In this paper, we examine the extent to which the appointment of employees to the board of directors influences market perceptions of environmental, social and governance (ESG) performance. Using a sample of French firms listed on the SBF 120 index from 2007 to 2017, we find that investors react positively to ESG performance but negatively to the presence of employees on the board. Importantly, our results document a negative relationship between ESG performance and market value for firms with employee directors on the board. A more fine-grained examination of ESG pillars shows that when employees are appointed to the board, neither social nor environmental and governance performance are financially rewarded by market participants. Our findings suggest the potential existence of a major conflict of interest between employees and shareholders stemming from the presence of employees on the board. We suggest that, when employees are appointed to the board, high ESG performance may indicate a possible alliance between managers and employees that counterbalances the dominance of shareholders on the board.

Disclosure statement

No potential conflict of interest was reported by the authors.

Acknowledgments

The authors thank the editor, Professor Tanya Bondarouk, and the two reviewers for their helpful comments and guidance on this article.

Notes

1 The concept of CSR has made great progress, affecting both academics' work and corporate behaviour. At this stage, Moura-Leite and Padgett argue that whereas CSR was coupled with strategy literature during the 1990s, CSR became definitively an important strategic issue in the 2000s.

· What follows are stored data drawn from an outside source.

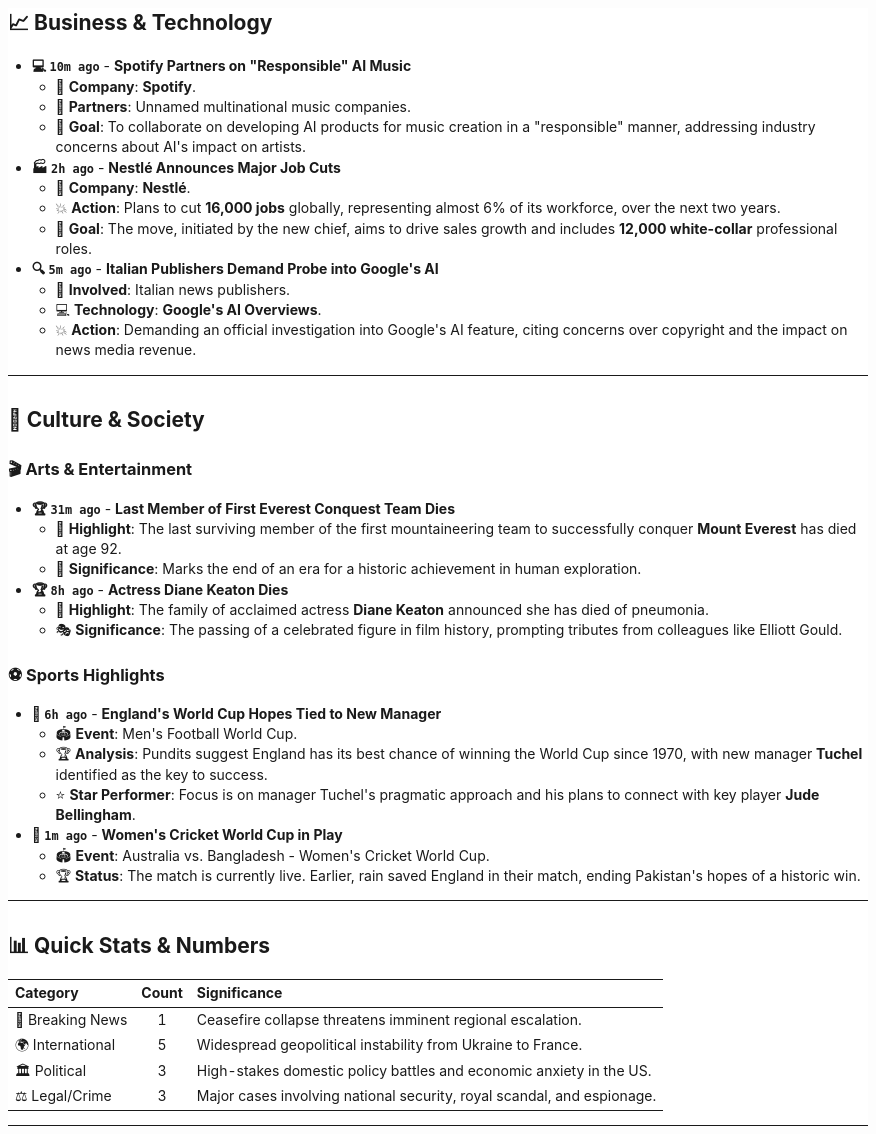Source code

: 
## 📈 Business & Technology
- **💻 `10m ago`** - **Spotify Partners on "Responsible" AI Music**
  - 🏢 **Company**: **Spotify**.
  - 🤝 **Partners**: Unnamed multinational music companies.
  - 🎯 **Goal**: To collaborate on developing AI products for music creation in a "responsible" manner, addressing industry concerns about AI's impact on artists.
- **🏭 `2h ago`** - **Nestlé Announces Major Job Cuts**
  - 🏢 **Company**: **Nestlé**.
  - 💥 **Action**: Plans to cut **16,000 jobs** globally, representing almost 6% of its workforce, over the next two years.
  - 🎯 **Goal**: The move, initiated by the new chief, aims to drive sales growth and includes **12,000 white-collar** professional roles.
- **🔍 `5m ago`** - **Italian Publishers Demand Probe into Google's AI**
  - 👥 **Involved**: Italian news publishers.
  - 💻 **Technology**: **Google's AI Overviews**.
  - 💥 **Action**: Demanding an official investigation into Google's AI feature, citing concerns over copyright and the impact on news media revenue.

---

## 🎨 Culture & Society

### 🎬 **Arts & Entertainment**
- **🏆 `31m ago`** - **Last Member of First Everest Conquest Team Dies**
  - 🌟 **Highlight**: The last surviving member of the first mountaineering team to successfully conquer **Mount Everest** has died at age 92.
  - 👤 **Significance**: Marks the end of an era for a historic achievement in human exploration.
- **🏆 `8h ago`** - **Actress Diane Keaton Dies**
  - 🌟 **Highlight**: The family of acclaimed actress **Diane Keaton** announced she has died of pneumonia.
  - 🎭 **Significance**: The passing of a celebrated figure in film history, prompting tributes from colleagues like Elliott Gould.

### ⚽ **Sports Highlights**
- **🥇 `6h ago`** - **England's World Cup Hopes Tied to New Manager**
  - 🏟️ **Event**: Men's Football World Cup.
  - 🏆 **Analysis**: Pundits suggest England has its best chance of winning the World Cup since 1970, with new manager **Tuchel** identified as the key to success.
  - ⭐ **Star Performer**: Focus is on manager Tuchel's pragmatic approach and his plans to connect with key player **Jude Bellingham**.
- **🥇 `1m ago`** - **Women's Cricket World Cup in Play**
  - 🏟️ **Event**: Australia vs. Bangladesh - Women's Cricket World Cup.
  - 🏆 **Status**: The match is currently live. Earlier, rain saved England in their match, ending Pakistan's hopes of a historic win.

---

## 📊 Quick Stats & Numbers
| Category | Count | Significance |
|:---|:---:|:---|
| 🚨 Breaking News | 1 | Ceasefire collapse threatens imminent regional escalation. |
| 🌍 International | 5 | Widespread geopolitical instability from Ukraine to France. |
| 🏛️ Political | 3 | High-stakes domestic policy battles and economic anxiety in the US. |
| ⚖️ Legal/Crime | 3 | Major cases involving national security, royal scandal, and espionage. |

---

3 The 2017 edition of the OECD report on Employment Outlook states that in some countries such as Austria, Denmark, Finland, France, Germany, Hungary, Luxembourg, Netherlands, Norway, Poland, the Slovak Republic, Slovenia, and Sweden, companies above a certain size are required to have employee representatives on the board. This is the case for firms with more than 500 employees in Germany, more than 300 employees in Austria, more than 35 employees in Denmark, more than 30 employees in Norway and more than 25 employees in Sweden. In other countries, such as Chile, Greece, Ireland, Israel, Poland, Portugal and Spain, employees may be represented on the boards only of state-owned enterprises.

4 It is, however, worth noting that Germany has a dual-board system with two strictly separated administrative bodies: the supervisory board (non-executive directors only) and the management board (executive directors only). Employees in Germany thus sit on the supervisory board but not on the board of directors. In France, firms may adopt either a board of directors or a dual system with an executive board and a supervisory board.

5 Compared to other European countries, France has shown great interest in employee board representation. The first French legislation stipulating labour representation on boards focused on state controlled firms (the law of 1983). Eleven years later, regulators start to pay attention to private companies, allowing them to reserve board seats for employees and employee shareholders subject to acceptance by shareholders at the general assembly (the law of 1994). Starting in 2006, representation of employee shareholders became mandatory for publicly listed French firms when employees hold at least 3% of the total shares. As for directors elected by employees by their right of employment, French boards have been obliged to reserve seats for employee directors since 2013.